Cutter is pale yellow in appearance.
An initially thick and oily smoke structure reveals a sharper, more medicinal phenolic layer and a piercing burst of fruitiness. Ripe peaches and just a touch of oak. The nose is intense and unforgettable.
More ashy, with a slight apple-core bitterness. Leather and spicy vanilla is there too, lingering at the back, accompanied by sharper notes of pink grapefruit and ripe orchard fruits. Elegant and long. A kaleidoscope of spicy and peaty notes that die out with a juicy burst and a loud call for another sip.
The Cutter is a hand tool used to cut peat from less wet, shallower bogs. This means the peat it reveals is drier and therefore more easily burnt producing a whisky that has a medium-heavy smokiness, in this case, with a phenol content of 20.5 ppm.
|Alc vol 46
|The story of the Knockdhu distillery starts with a man of vision (who also had an eye for a good investment).

| Listed entries |
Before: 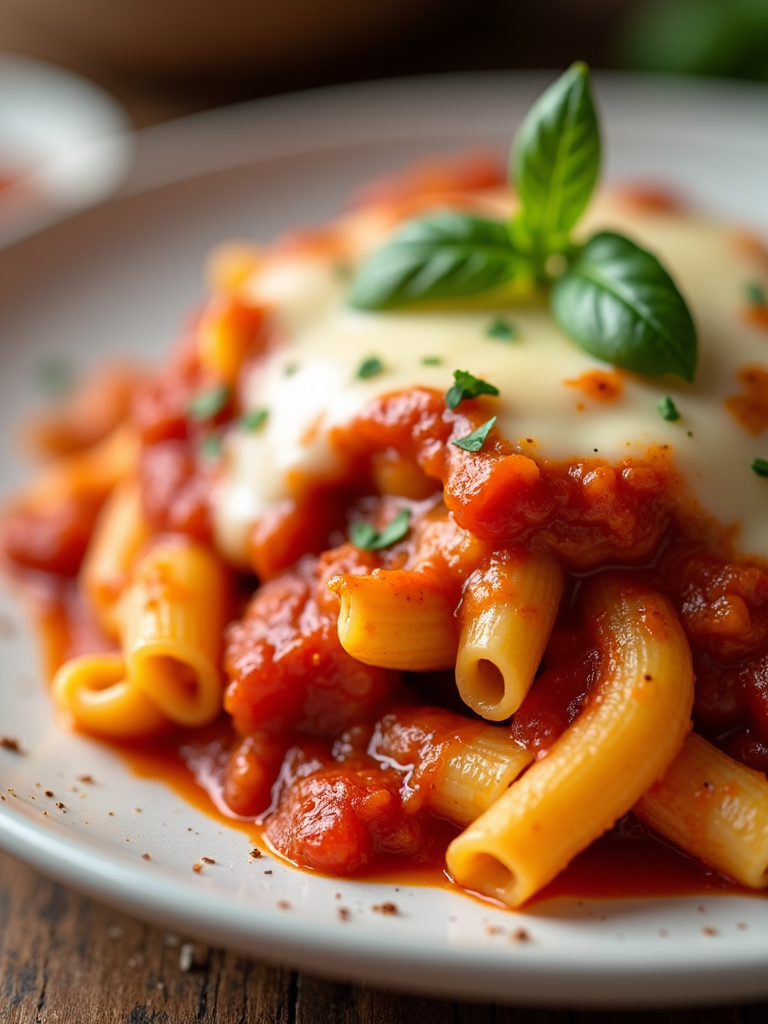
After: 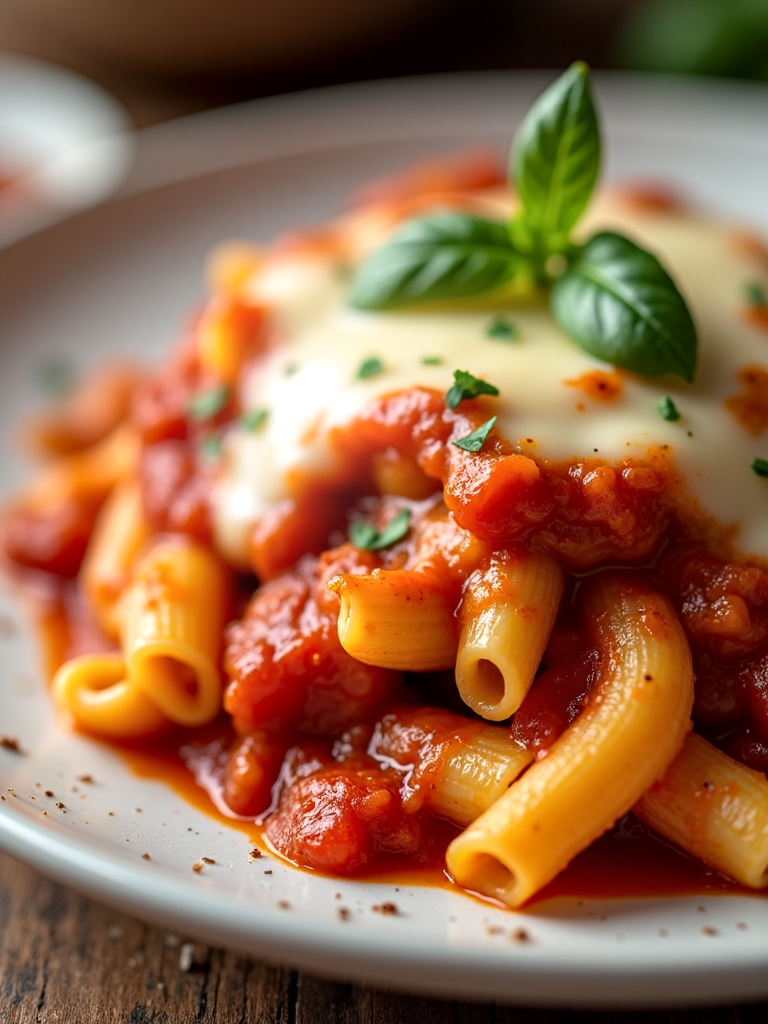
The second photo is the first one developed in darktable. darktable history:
bloom: size 13.65%, threshold 98.39%, strength 4.82%
local contrast: on, module defaults
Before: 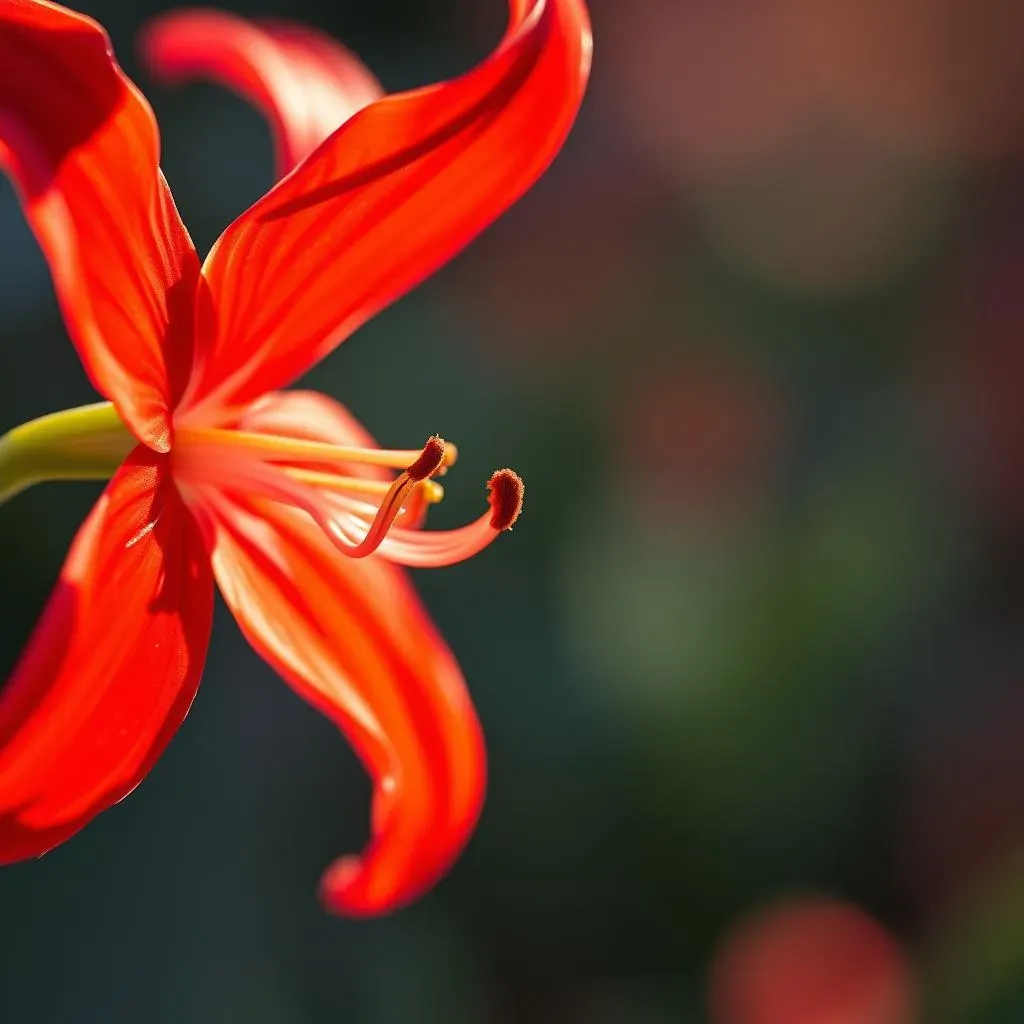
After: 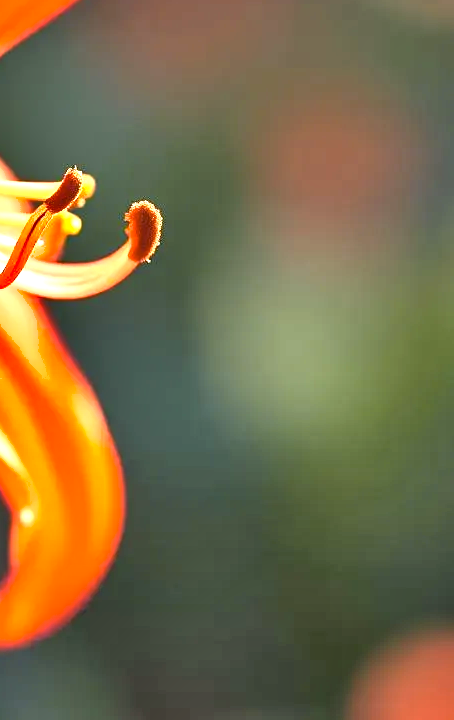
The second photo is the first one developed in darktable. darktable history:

| What this exercise asks |
(A) List every fruit or kind of fruit named in the Cutter whisky description.
(B) Say whether each statement agrees with the Cutter whisky description, and back each yes or no with a quotation. (i) The Cutter is a tool for cutting peat from very wet, deep bogs. (ii) The whisky has a phenol content of 20.5 ppm. (iii) The whisky is pale yellow.
(C) Resume the Cutter whisky description after its last sentence.
The records have nothing to do with what is asked here.

| Answer set |
(A) Ripe peaches, apple core, pink grapefruit, ripe orchard fruits

(B)
(i) No: "a hand tool used to cut peat from less wet, shallower bogs"
(ii) Yes: "with a phenol content of 20.5 ppm"
(iii) Yes: "Cutter is pale yellow in appearance."

(C)
In 1892 an enterprising chap named John Morrison bought the Knock estate. The surrounding land was full of peat and barley. And the Great North Railway line ran nearby. So when springs of pure, clear water were found, John saw a golden opportunity.
Samples of the water were sent for analysis and soon negotiations were under way with The Distillers Company of Edinburgh to build a distillery.
Knockdhu opened its doors in October 1894. Back then it was regarded as the perfect embodiment of a modern distillery. So it’s perhaps no surprise that we still produce a light, intriguing and thoroughly modern whisky to this day.